If you’re inclined toward an NES-style RPG and don’t feel like playing through Dragon Warrior again, you could do worse than Soulcaster. (For example: You could play through Dragon Warrior again. Man that game stinks—and I say that mostly because I needed to use a strategy guide to figure out how to get out of the room you start in.)
Here’s what I liked about Soulcaster: Your character is a total weenie. Which, to be fair, is kind of the case for most RPGs, but here’s the shocking twist: This game actively embraces the main character’s weeniedom, instead of awkwardly making him out to be a chosen hero who, as soon as he picks up the legendary Sword of the Ages, turns into a total badass deathbringer.
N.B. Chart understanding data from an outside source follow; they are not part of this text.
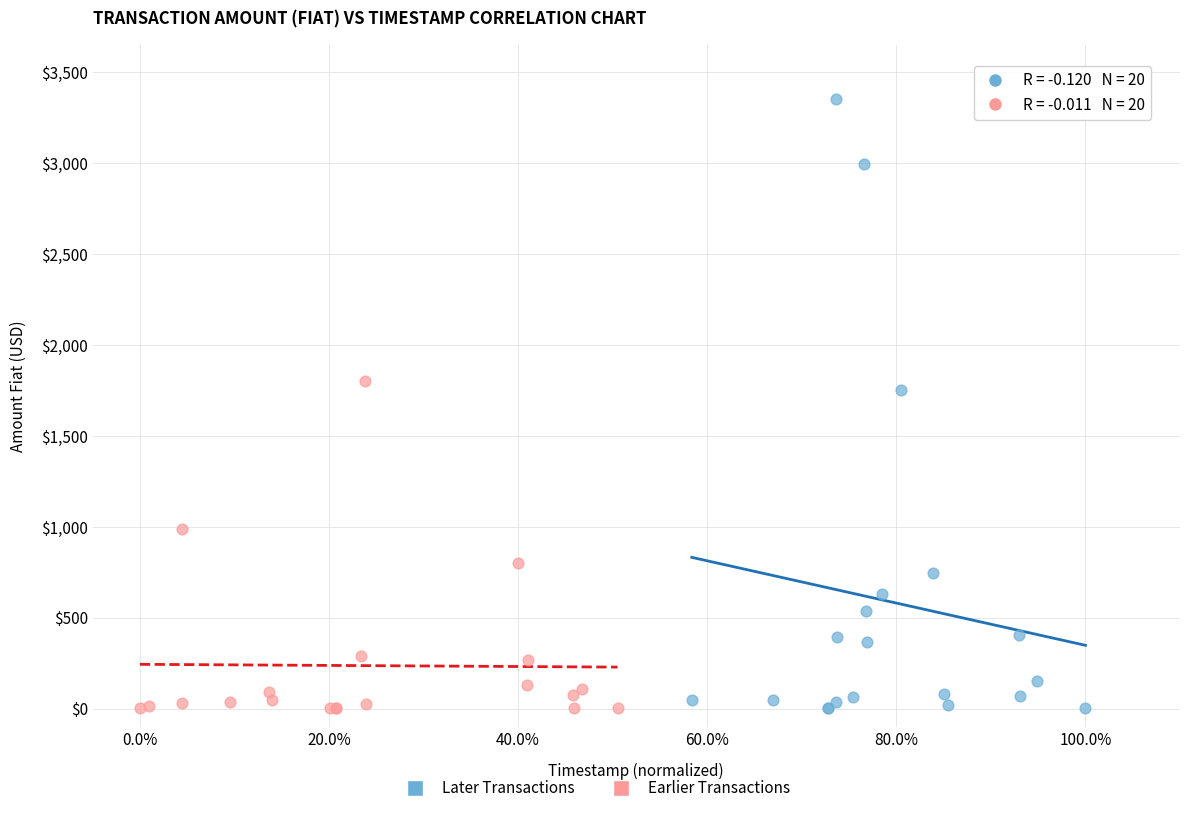

Which series reaches the maximum Y coordinate?

Later Transactions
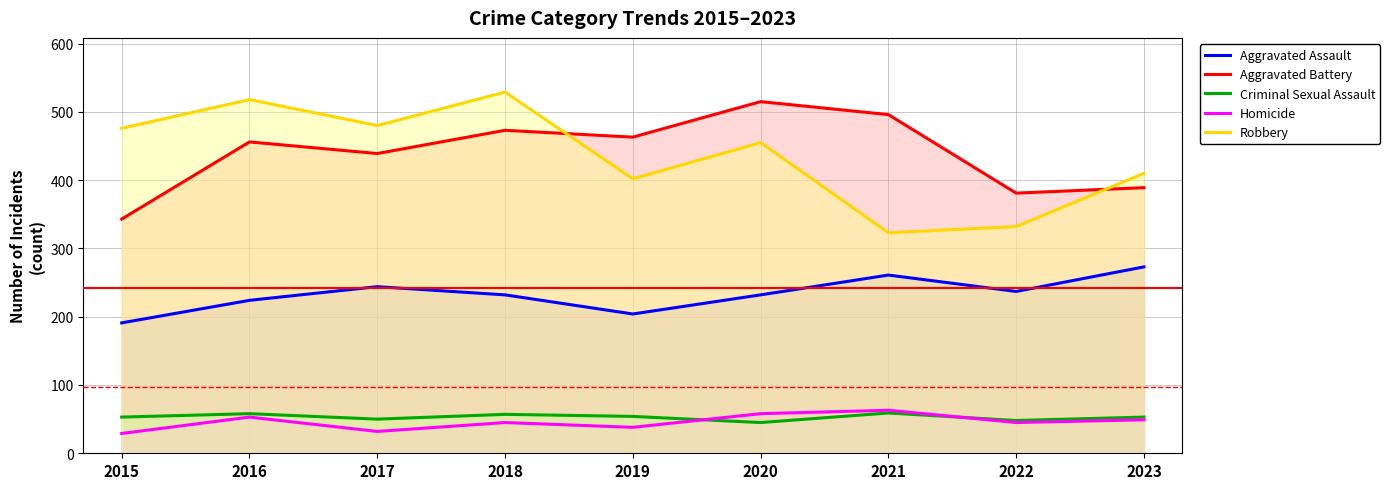

Between which two adjacent categories do Homicide and Criminal Sexual Assault first intersect?

2019 and 2020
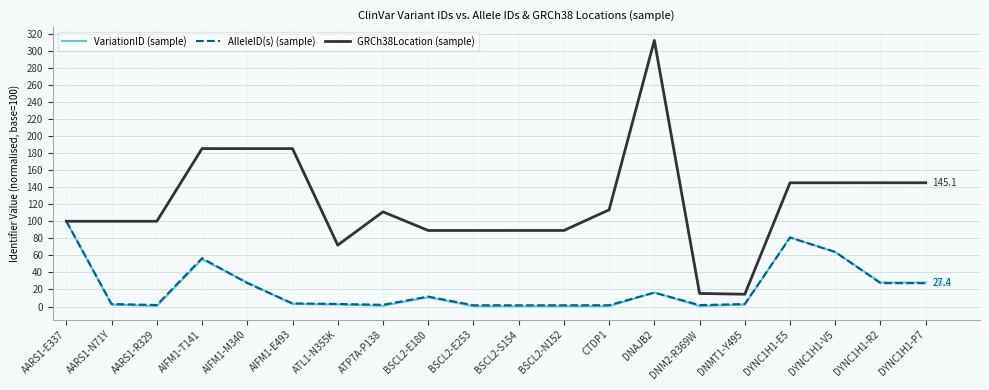

Is the value of VariationID (sample) at DNMT1-Y495 greater than the value of AlleleID(s) (sample) at AARS1-E337?

No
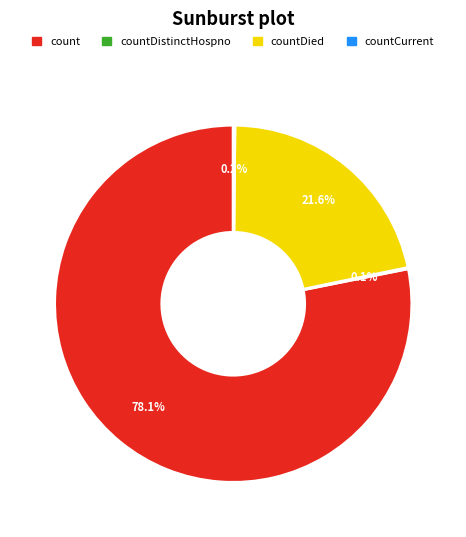

Is there any slice that represents more than half of the pie?

Yes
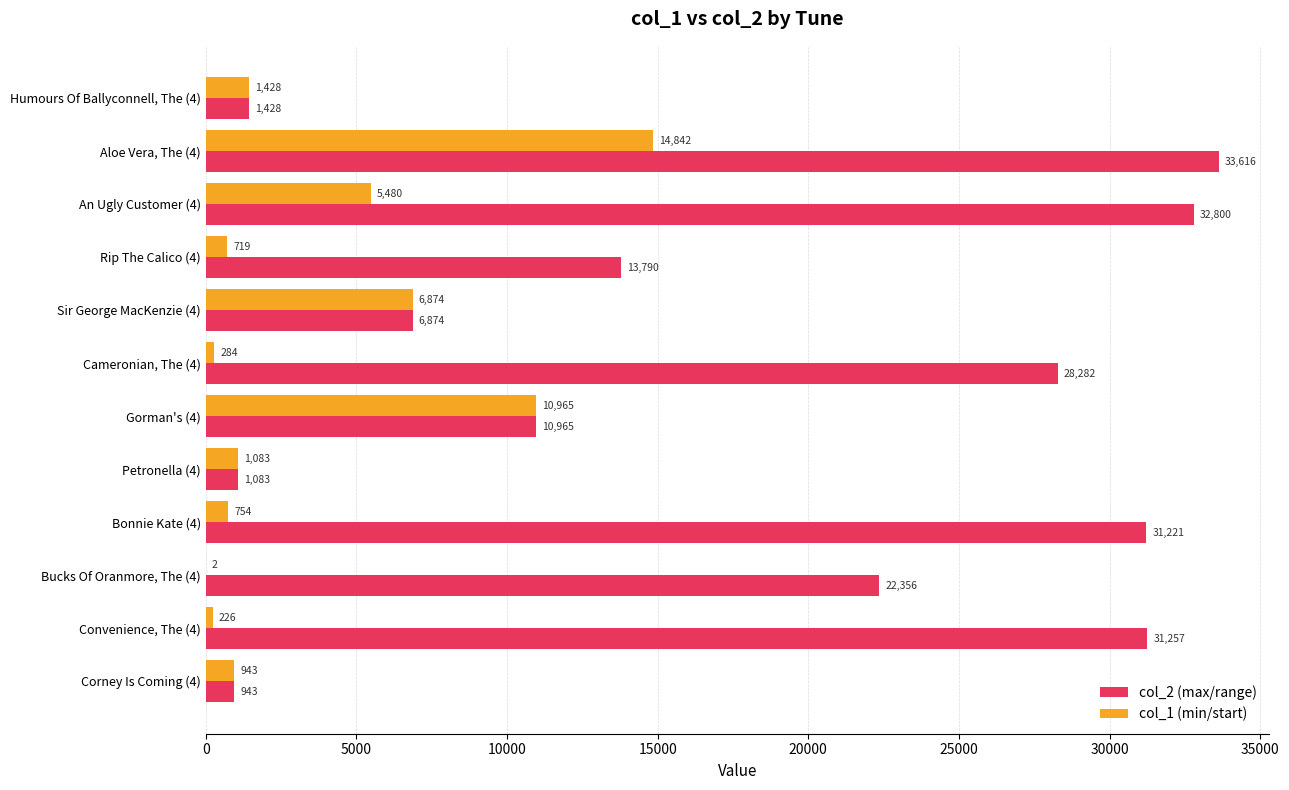

At which category is the sum across all series the highest?

Aloe Vera, The (4)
No, in Soulcaster, your character is a total weenie, and he stays a total weenie. He never actually fights a single monster himself. Instead, he summons magical knights and archers and bomb-tossers to take care of the combat for him, while he hides behind them, or in dark corners, or maybe he pulls a face and says “BLARG! See, I’m a monster too! Please don’t hit me….” It’s great. Like how Light’s End revolutionized the RPG genre by removing all combat, Soulcaster revolutionizes the RPG genre by being a realistic portrayal of how a preteen douche would actually act in these circumstances, instead of romanticizing him and his whineyness and his drama bombs.
(Of course, I’m saying this, but I don’t actually know a thing about the main character in this game, or anything that happens beyond the first few screens. In fact, I’m not even sure the phrase “chosen hero” shows up at all in this game. I hope the developer isn’t reading this.)
(If he is, though, I’d like to tell him “thanks for making this game,” because it is quite a chefoo.)
1. True story: This actually happened to me one time in high school.
I had the exact same problem playing Dragon Warrior the first time. And people wonder why I never leave my house.